As for the houses partly under construction, what most likely happens is that the lenders or another entity step in and hire the trades to finish those houses. The homebuyer will then get the house for which he or she contracted. In the meantime, the homebuyer is stuck and can’t get out of the legally binding contract.

City of Kenosha, Wisc., officials are concerned about incomplete infrastructure in developments there, including roads that haven’t yet been deeded to the city.

“Many roads are lacking their final topping,” says Patrick Sheehan, Kenosha’s city attorney. “This is usually done when trucks have left the area. Unfortunately, Neumann has left the area.”

To solve the problem, the city hopes to draw on the existing letters of credit.

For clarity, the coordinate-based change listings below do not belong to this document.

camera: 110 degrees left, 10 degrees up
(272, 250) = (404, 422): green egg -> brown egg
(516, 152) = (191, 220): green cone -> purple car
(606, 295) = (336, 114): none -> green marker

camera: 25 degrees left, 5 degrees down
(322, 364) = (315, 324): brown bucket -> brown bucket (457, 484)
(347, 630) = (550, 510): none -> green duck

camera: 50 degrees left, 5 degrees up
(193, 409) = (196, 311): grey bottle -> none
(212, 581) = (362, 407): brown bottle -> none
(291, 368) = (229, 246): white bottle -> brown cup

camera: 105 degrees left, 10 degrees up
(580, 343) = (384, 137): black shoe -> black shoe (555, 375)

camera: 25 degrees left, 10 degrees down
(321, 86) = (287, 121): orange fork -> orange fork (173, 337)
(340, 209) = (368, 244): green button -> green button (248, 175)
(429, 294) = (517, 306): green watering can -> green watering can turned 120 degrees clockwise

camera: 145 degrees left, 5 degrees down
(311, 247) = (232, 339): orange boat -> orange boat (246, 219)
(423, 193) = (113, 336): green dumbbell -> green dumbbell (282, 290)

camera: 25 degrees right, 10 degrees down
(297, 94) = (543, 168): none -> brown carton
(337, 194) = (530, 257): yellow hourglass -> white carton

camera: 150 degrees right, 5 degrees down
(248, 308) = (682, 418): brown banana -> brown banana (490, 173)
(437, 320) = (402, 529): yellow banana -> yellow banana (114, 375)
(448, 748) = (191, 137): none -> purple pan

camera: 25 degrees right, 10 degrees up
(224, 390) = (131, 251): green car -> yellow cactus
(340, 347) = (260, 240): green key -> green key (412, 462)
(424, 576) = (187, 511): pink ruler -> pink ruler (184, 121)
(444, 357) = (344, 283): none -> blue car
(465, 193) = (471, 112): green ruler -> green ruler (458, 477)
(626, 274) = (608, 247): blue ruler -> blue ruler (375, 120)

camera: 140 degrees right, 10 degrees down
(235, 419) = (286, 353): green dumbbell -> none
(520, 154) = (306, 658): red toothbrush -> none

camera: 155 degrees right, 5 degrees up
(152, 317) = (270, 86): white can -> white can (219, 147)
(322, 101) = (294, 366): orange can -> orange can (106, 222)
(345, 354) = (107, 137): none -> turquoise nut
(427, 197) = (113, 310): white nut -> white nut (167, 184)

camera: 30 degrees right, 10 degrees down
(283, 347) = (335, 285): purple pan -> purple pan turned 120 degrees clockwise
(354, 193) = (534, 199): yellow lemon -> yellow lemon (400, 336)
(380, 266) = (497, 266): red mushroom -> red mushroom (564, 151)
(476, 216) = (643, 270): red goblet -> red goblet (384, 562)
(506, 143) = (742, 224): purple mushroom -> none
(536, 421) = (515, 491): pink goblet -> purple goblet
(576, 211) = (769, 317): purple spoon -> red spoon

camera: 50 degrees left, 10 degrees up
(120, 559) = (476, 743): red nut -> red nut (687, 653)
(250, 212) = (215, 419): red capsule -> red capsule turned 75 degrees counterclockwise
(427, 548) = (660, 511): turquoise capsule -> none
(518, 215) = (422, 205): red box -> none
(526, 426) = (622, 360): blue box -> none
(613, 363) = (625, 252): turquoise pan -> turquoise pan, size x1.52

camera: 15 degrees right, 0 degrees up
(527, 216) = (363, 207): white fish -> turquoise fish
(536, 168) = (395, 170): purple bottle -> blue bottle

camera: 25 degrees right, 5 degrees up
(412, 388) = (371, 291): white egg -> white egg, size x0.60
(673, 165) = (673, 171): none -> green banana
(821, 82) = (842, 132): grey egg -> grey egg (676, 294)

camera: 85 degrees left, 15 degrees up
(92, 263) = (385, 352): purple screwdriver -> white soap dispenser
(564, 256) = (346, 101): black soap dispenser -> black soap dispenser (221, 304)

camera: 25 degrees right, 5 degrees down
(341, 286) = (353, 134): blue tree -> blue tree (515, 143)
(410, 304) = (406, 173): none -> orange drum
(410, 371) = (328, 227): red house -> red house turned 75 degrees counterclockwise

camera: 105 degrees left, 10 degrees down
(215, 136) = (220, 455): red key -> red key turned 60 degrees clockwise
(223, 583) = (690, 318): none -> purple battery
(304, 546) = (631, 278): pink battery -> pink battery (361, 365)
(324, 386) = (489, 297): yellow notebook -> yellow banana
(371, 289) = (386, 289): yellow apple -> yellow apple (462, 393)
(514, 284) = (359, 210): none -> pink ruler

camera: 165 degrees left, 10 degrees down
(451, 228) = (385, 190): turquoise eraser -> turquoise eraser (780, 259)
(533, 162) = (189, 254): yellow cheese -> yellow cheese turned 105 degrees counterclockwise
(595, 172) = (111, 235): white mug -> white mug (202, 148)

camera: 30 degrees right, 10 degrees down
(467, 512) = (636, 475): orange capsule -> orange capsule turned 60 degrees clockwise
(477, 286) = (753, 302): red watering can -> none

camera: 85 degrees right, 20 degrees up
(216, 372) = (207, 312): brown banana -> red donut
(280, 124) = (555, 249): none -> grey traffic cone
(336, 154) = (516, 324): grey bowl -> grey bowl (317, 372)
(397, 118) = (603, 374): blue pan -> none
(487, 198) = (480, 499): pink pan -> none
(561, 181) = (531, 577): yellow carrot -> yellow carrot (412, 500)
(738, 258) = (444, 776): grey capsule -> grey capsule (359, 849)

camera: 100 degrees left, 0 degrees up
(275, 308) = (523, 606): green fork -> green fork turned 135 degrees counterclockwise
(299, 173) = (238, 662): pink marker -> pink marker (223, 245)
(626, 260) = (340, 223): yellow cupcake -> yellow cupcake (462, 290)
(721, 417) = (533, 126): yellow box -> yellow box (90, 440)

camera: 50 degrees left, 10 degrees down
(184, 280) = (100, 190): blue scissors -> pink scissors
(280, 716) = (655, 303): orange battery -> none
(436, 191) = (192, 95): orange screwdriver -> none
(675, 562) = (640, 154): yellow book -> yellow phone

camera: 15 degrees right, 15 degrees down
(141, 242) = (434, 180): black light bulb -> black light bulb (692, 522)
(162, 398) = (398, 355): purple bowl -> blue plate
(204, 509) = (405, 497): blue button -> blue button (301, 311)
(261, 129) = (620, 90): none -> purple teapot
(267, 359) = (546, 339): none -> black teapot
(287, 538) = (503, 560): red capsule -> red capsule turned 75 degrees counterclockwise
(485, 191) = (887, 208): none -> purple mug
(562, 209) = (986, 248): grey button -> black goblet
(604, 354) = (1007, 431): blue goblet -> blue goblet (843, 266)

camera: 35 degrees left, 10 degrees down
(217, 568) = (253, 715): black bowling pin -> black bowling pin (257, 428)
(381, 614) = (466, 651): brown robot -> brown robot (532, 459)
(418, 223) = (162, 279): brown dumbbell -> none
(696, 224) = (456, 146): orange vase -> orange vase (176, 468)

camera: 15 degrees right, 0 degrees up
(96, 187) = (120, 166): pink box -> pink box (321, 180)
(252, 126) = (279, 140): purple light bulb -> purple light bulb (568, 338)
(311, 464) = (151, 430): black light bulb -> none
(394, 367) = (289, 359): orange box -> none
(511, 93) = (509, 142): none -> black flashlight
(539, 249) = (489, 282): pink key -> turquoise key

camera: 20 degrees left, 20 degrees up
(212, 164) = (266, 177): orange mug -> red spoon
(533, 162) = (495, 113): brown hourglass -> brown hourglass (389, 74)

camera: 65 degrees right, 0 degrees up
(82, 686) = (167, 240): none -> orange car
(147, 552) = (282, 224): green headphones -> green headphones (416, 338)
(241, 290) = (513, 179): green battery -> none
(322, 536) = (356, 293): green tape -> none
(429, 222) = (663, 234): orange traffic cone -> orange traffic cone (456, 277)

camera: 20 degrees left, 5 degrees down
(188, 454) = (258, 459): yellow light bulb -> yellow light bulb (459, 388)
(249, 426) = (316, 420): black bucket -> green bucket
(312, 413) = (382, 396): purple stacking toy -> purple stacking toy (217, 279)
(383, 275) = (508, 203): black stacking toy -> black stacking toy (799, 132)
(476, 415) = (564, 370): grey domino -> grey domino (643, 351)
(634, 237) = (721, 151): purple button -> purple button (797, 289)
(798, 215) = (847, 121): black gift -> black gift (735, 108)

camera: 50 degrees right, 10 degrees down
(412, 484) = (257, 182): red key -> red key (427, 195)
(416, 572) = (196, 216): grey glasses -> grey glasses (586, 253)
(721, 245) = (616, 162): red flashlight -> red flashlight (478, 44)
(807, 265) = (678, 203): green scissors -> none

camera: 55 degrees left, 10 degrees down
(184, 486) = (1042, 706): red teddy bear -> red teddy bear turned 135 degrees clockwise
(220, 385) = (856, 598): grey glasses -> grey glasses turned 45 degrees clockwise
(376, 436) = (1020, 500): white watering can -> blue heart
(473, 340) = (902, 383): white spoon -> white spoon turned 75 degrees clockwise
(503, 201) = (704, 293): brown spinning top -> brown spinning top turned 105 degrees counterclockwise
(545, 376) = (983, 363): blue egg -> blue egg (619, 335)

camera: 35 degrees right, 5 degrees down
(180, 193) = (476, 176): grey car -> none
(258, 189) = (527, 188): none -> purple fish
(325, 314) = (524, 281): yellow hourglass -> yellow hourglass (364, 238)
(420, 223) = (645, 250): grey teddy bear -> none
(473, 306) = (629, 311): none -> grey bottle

“Municipalities have letters of credit that are posted by the builder with 120 percent of the amount estimated to complete the improvements for roads, water, and sewers and storm detention,” says Allen C. Balk, an attorney at Meltzer, Purtill & Stelle LLC.

“These letters of credit are still good because this is money put aside by the lender. It will be the banks that will have to pay for it, and they will have it worse than the consumers.”

How can potential buyers protect themselves?

Both Cross and Balk recommend checking out the builder before purchasing a home. Look at the progress in the subdivision. Drive around. Is anyone working? If it looks like there isn’t that much production, it may be indicative of other issues.

“You can never assume the builder will always be there,” Cross says.

Knock on doors and ask people if they are happy with their home. If you decide you want to live in that community, purchase a completed inventory home, which eliminates much of the risk.

Look up the company on the Internet. If it’s a public company, you’ll be able to find out how it’s doing in different markets. Find out if land is being revalued.

“There is plenty of information out there, but a homebuyer has to do his or her homework,” Balk says.

Buyers should also make sure that their earnest money is in a third-party escrow account, because if there is a bankruptcy, there is a right to terminate the deal.

“If the money is not in such an account, you become an unsecured creditor,” Balk says. However, this provision can vary from state to state, so it’s up to the buyer to find out if this is done in their state.

Buyers sometimes can add a “springing provision” to their contract. This is a clause in the contract that allows the buyer to walk away if the builder files for bankruptcy protection. Most contracts don’t contain them. This clause only “springs” into effect with a bankruptcy filing.

“There is nothing wrong with asking your lawyer to put this in the contract,” says Balk. “It’s important to check with your state to see how enforceable this clause is.”

Still, Meltzer, the attorney who represents home builders, remains optimistic that things will work out.

“Depending how long the development sits there,” he says, “it could have an adverse effect on the value of your home. But if progress is being made and houses are being delivered, it shouldn’t have an effect on the value of your home, meaning it shouldn’t be different than the general marketplace.”